Je ne suis jamais intervenu dans une affaire de justice.
F. Bayrou
Le gendarme Hontangs, chargé de l’enquête dans le dossier du père Carricart, prétend que François Bayrou est intervenu personnellement dans cette affaire. Le 25 mai 1998, le gendarme défère le père Carricart devant le bureau du juge Mirande, qui lui aurait dit : « Monsieur Hontangs, la présentation est retardée. Le procureur général demande le dossier. Il y a eu une intervention de Monsieur Bayrou. » Réponse de François Bayrou : « Je ne suis jamais intervenu dans une affaire de justice. »
21 h 50. La députée socialiste Colette Capdevielle glisse, entre deux séries de questions : « Le premier ministre a une attitude extraordinairement inquiétante. Il refuse de voir la réalité, il passe une demi-heure à essayer de démonter le témoignage de la lanceuse d’alerte, prétend que les hauts gradés sont des menteurs. Il met en cause la commission, les rapporteurs, et se victimise. C’est un naufrage. »
Aucune conséquence
22 h 36. Fin de l’audition. Quelle sera la suite ? Politiquement, cette audition ne semble avoir aucune conséquence à court terme. François Bayrou veut simplement inscrire le sujet de la lutte contre les violences dans les missions de Sarah El Haïry, nommée en mars Haute-commissaire à l’Enfance, et souhaite la mise en place d’un conseil scientifique adossé à un comité d’écoute pour les victimes au sein d’une autorité à inventer dans le secteur de la culture, de l’école et dans le sport.

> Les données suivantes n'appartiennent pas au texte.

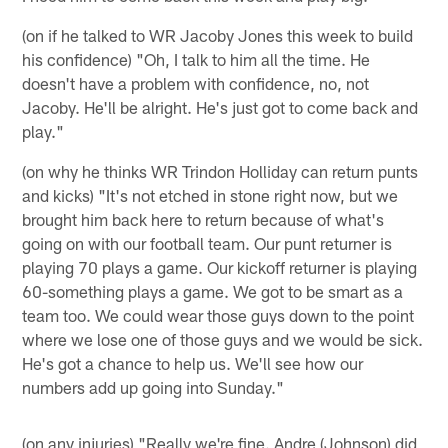
(on if he talked to WR Jacoby Jones this week to build
his confidence) "Oh, I talk to him all the time. He
doesn't have a problem with confidence, no, not
Jacoby. He'll be alright. He's just got to come back and
play."
(on why he thinks WR Trindon Holliday can return punts
and kicks) "It's not etched in stone right now, but we
brought him back here to return because of what's
going on with our football team. Our punt returner is
playing 70 plays a game. Our kickoff returner is playing
60-something plays a game. We got to be smart as a
team too. We could wear those guys down to the point
where we lose one of those guys and we would be sick.
He's got a chance to help us. We'll see how our
numbers add up going into Sunday."
(on any injuries) "Really we're fine. Andre (Johnson) did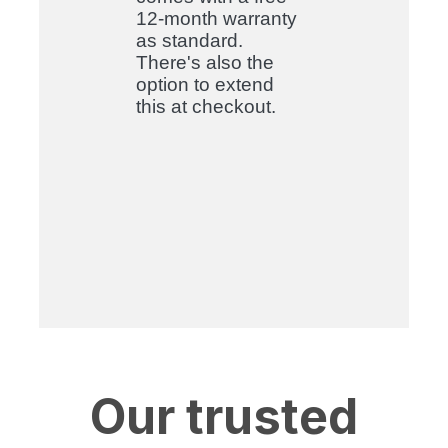
12-month warranty
as standard.
There's also the
option to extend
this at checkout
.
Our trusted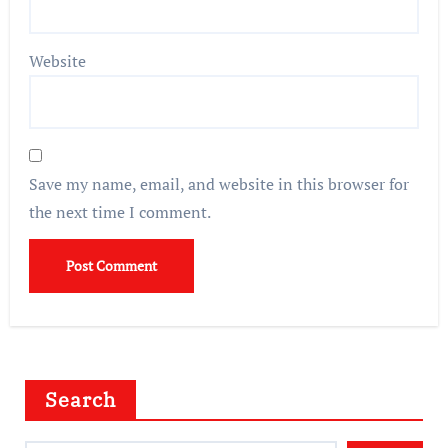
Website
Save my name, email, and website in this browser for
the next time I comment.
Search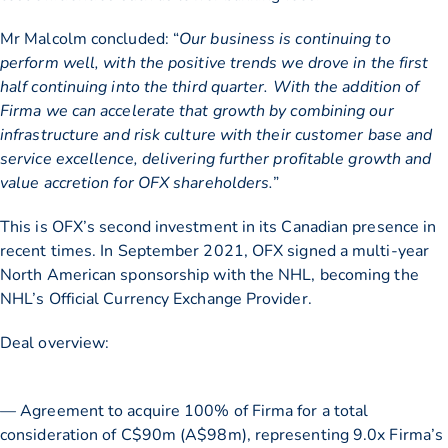
Mr Malcolm concluded: “
Our business is continuing to
perform well, with the positive trends we drove in the first
half continuing into the third quarter. With the addition of
Firma we can accelerate that growth by combining our
infrastructure and risk culture with their customer base and
service excellence, delivering further profitable growth and
value accretion for OFX shareholders.
”
This is OFX’s second investment in its Canadian presence in
recent times. In September 2021, OFX signed a multi-year
North American sponsorship with the NHL, becoming the
NHL’s Official Currency Exchange Provider.
Deal overview:
— Agreement to acquire 100% of Firma for a total
consideration of C$90m (A$98m), representing 9.0x Firma’s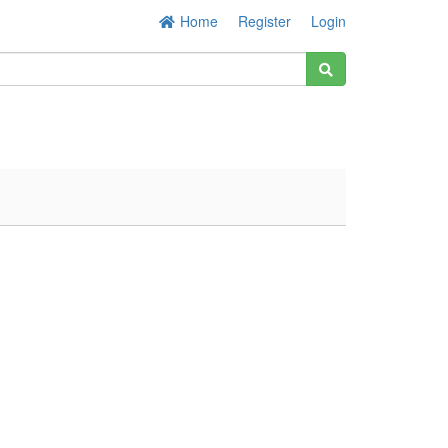
Home
Register
Login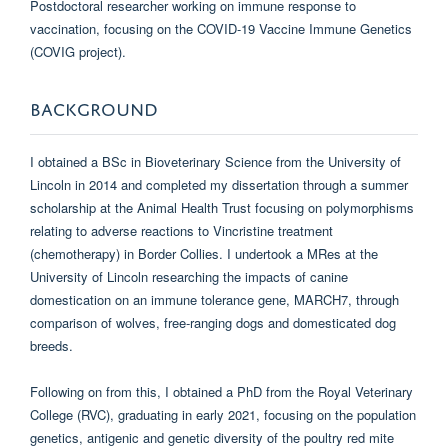
Postdoctoral researcher working on immune response to
vaccination, focusing on the COVID-19 Vaccine Immune Genetics
(COVIG project).
BACKGROUND
I obtained a BSc in Bioveterinary Science from the University of
Lincoln in 2014 and completed my dissertation through a summer
scholarship at the Animal Health Trust focusing on polymorphisms
relating to adverse reactions to Vincristine treatment
(chemotherapy) in Border Collies. I undertook a MRes at the
University of Lincoln researching the impacts of canine
domestication on an immune tolerance gene, MARCH7, through
comparison of wolves, free-ranging dogs and domesticated dog
breeds.
Following on from this, I obtained a PhD from the Royal Veterinary
College (RVC), graduating in early 2021, focusing on the population
genetics, antigenic and genetic diversity of the poultry red mite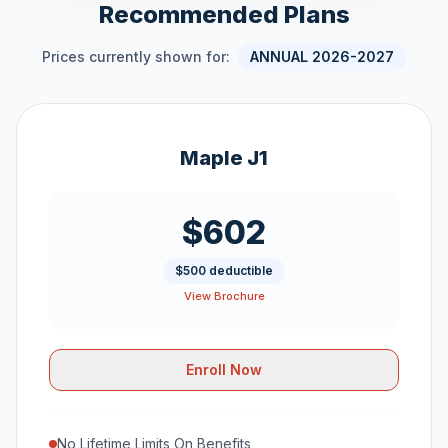
Recommended Plans
Prices currently shown for:
ANNUAL 2026-2027
Maple J1
$602
$500 deductible
View Brochure
Enroll Now
No Lifetime Limits On Benefits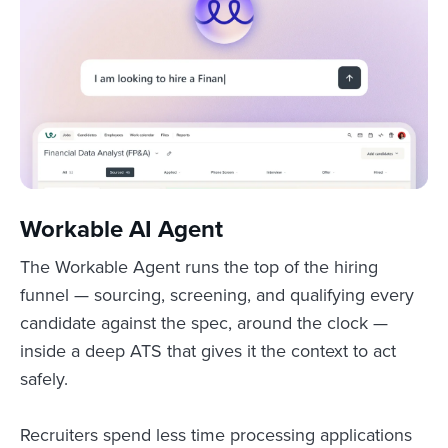
Workable AI Agent
The Workable Agent runs the top of the hiring
funnel — sourcing, screening, and qualifying every
candidate against the spec, around the clock —
inside a deep ATS that gives it the context to act
safely.
Recruiters spend less time processing applications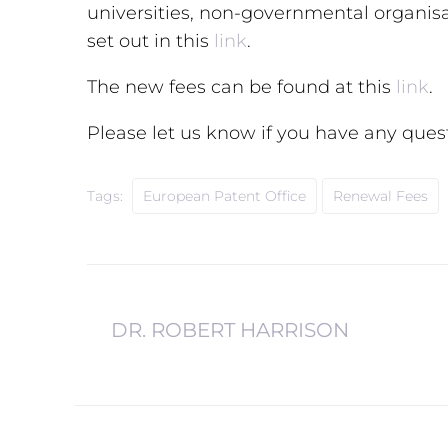
universities, non-governmental organisat
set out in this
link
.
The new fees can be found at this
link
.
Please let us know if you have any ques
Tags:
European Patent Office
Renewal Fees
DR. ROBERT HARRISON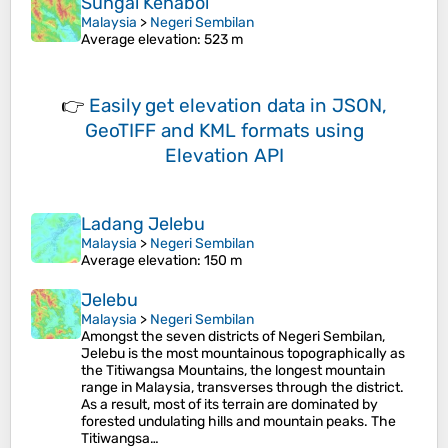
Sungai Kenaboi
Malaysia
>
Negeri Sembilan
Average elevation
: 523 m
👉
Easily
get elevation data in JSON,
GeoTIFF and KML formats
using
Elevation API
Ladang Jelebu
Malaysia
>
Negeri Sembilan
Average elevation
: 150 m
Jelebu
Malaysia
>
Negeri Sembilan
Amongst the seven districts of Negeri Sembilan,
Jelebu is the most mountainous topographically as
the Titiwangsa Mountains, the longest mountain
range in Malaysia, transverses through the district.
As a result, most of its terrain are dominated by
forested undulating hills and mountain peaks. The
Titiwangsa…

La commission d’enquête peut signaler au parquet tout fait susceptible de constituer une infraction. Une fausse déclaration sous serment en est une. Les députés de la commission restent ouverts devant cette possibilité. « À chaud, je ne peux pas répondre sur la suite, évacue Fatiha Keloua Hachi. Mais on va réécouter les bandes-sons et nous prendrons les décisions que nous devrons prendre. » La commission d’enquête a jusqu’à la remise du rapport, en juin, pour trancher.
« L’objectif de la commission d’enquête n’est pas de faire le procès de François Bayrou mais de chercher des responsabilités politiques et générales qui nous permettront d’amener des propositions dans un rapport de commission d’enquête et peut-être une proposition de loi », tempère Violette Spillebout, ce 15 mai au matin.
« Cette audition permet de confirmer que le premier ministre, à plusieurs reprises, à l’Assemblée nationale et à Pau devant les victimes de Bétharram, a menti. Et il le reconnaît devant la commission d’enquête en faisant varier très profondément sa version de toute une série de faits, se prononce Paul Vannier. A-t-il menti hier soir sous serment ? Il est trop tôt pour le dire. » L’« affaire Bayrou » ne risque pas de s’essouffler.